*TASK REQUIREMENTS*: Which lines run from the one containing "pendant lamp: present" to the end of the records? Write them out exactly, both ends included, and nothing else.

(Object-level change descriptions)
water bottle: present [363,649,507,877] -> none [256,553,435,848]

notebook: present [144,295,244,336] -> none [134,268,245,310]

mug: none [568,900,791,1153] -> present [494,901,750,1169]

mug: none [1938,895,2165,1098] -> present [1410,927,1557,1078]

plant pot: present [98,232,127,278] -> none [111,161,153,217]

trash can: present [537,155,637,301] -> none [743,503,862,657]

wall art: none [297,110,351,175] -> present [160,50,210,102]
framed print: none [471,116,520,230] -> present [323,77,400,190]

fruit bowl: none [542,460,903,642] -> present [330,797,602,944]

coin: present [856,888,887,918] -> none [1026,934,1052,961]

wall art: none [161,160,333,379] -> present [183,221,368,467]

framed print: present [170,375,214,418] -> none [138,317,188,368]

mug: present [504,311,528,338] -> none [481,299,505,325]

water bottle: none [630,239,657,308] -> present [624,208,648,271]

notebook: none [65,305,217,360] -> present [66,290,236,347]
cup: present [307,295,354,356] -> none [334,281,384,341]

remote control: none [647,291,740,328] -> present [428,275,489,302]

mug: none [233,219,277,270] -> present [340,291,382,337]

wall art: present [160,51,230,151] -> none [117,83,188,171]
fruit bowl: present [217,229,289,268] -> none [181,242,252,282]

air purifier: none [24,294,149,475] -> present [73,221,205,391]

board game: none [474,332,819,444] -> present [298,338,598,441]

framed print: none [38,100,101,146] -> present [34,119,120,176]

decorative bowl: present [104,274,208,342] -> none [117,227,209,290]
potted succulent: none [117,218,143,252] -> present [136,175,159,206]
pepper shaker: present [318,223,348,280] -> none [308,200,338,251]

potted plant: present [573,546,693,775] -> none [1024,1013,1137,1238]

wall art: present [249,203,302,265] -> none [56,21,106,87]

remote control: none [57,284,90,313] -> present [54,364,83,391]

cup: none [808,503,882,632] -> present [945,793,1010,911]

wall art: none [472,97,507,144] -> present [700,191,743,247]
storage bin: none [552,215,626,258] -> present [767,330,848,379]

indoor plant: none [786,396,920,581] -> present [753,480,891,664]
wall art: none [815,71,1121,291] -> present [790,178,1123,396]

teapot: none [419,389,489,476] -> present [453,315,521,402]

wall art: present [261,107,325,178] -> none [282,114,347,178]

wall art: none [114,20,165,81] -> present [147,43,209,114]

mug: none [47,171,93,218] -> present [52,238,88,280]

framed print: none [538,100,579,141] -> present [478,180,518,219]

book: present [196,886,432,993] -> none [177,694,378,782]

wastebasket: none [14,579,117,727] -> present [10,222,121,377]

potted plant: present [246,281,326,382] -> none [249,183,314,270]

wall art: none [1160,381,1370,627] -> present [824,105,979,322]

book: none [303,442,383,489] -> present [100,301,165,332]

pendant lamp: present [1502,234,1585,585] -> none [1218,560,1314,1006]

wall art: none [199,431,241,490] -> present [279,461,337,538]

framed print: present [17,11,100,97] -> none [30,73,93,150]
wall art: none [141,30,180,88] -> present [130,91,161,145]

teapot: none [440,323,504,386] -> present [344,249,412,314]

*FINAL ANSWER*:
pendant lamp: present [1502,234,1585,585] -> none [1218,560,1314,1006]

wall art: none [199,431,241,490] -> present [279,461,337,538]

framed print: present [17,11,100,97] -> none [30,73,93,150]
wall art: none [141,30,180,88] -> present [130,91,161,145]

teapot: none [440,323,504,386] -> present [344,249,412,314]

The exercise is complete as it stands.